The decision to purchase a product has five stages, each of which implies the need for a different type of communication. The five stages are:
- Need recognition: first, we realize we have a need for a product. Advertising for this stage may highlight an unmet need, a common life problem, or a desirable new capability.
- Information search: we seek out information about the product by searching the Web or asking friends. Informative advertising can demonstrate product performance or superiority.
- Evaluation of alternatives: we compare the choices available based on various attributes. Comparative ads and two-sided messages spell out the pros (and to a lesser extent the cons) of an advertiser’s brand versus competing brands.
- Purchase: we choose the option we like best and buy it. Ads facilitate purchase by telling us where or how to buy, or perhaps they announce a price reduction for the product.

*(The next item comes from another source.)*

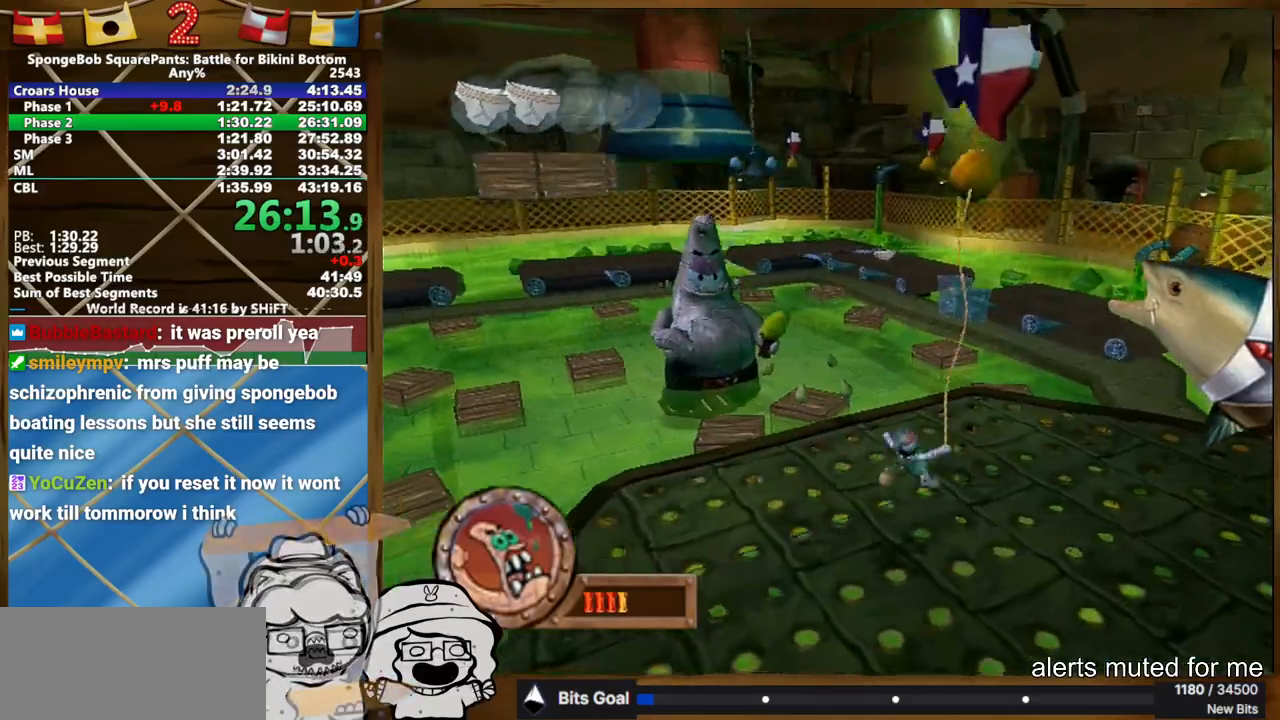
{"buttons": [], "left_stick": "center", "right_stick": "center", "events": []}
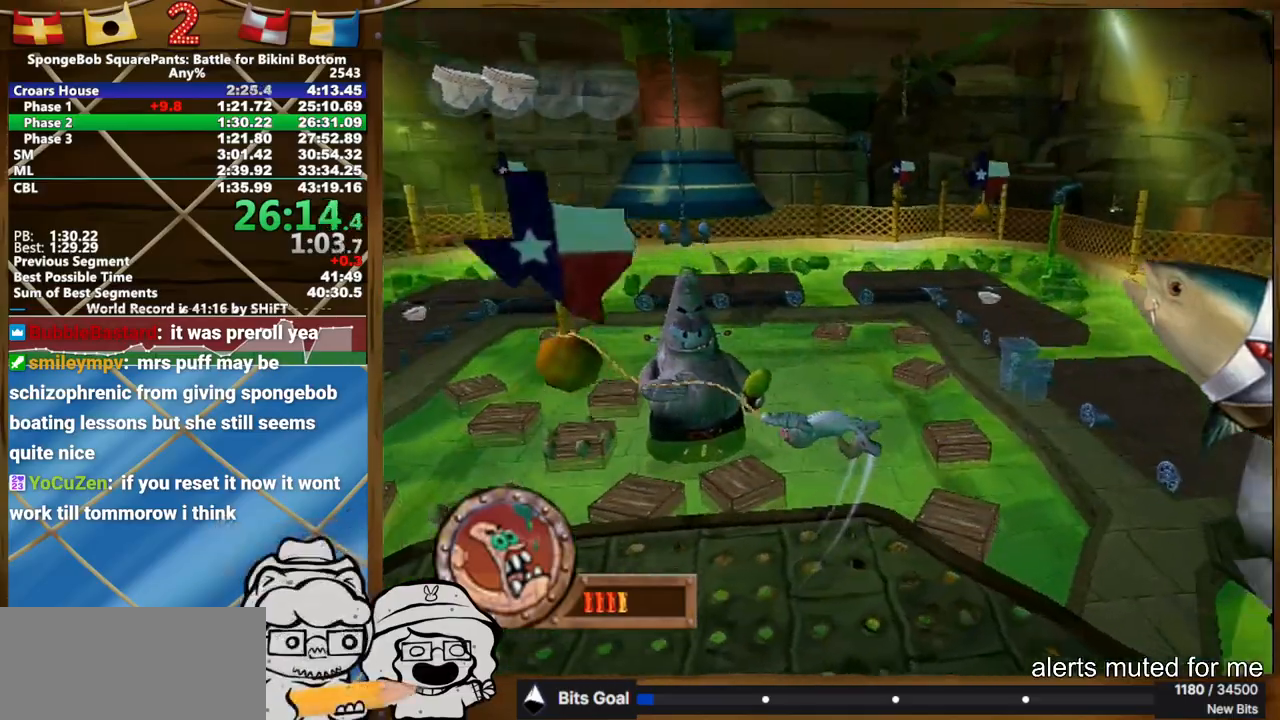
{"buttons": [], "left_stick": "right", "right_stick": "center", "events": [[300, "left_stick", "right"]]}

- Post Purchase satisfaction or dissatisfaction: we use the product and we’re either satisfied with the purchase or not. Postsale communications, such as feedback and social networks, help consumers confirm their choices or resolve issues.
Advertisers can help consumers through the decision-making process. Some ads intend to create awareness that a need exists (it was an adman, not a doctor, who invented the term “halitosis” to describe bad breath!). Other ads provide information to facilitate information search and comparisons.
Progressive Insurance, for example, lets customers shop online and compare prices among major competitors. The company does not promise to have the lowest price, but it makes clear what its price is in relation to the competition. This is particularly helpful in the “evaluation of alternatives” stage as customers compare different competitive offerings.
The people who make the purchase decision can be individuals, couples, families, or businesses. In businesses, the “buying center” (a group of people tasked with making purchase decisions on behalf of the organization) typically is involved in the decision-making process because organizational decisions are more complex.
Each member of the buying center plays a different role in the process, which may require different types of messages. For example, new corporate computer software might advertise how it enhances business performance for managers while it emphasizes technical sophistication for IT professionals.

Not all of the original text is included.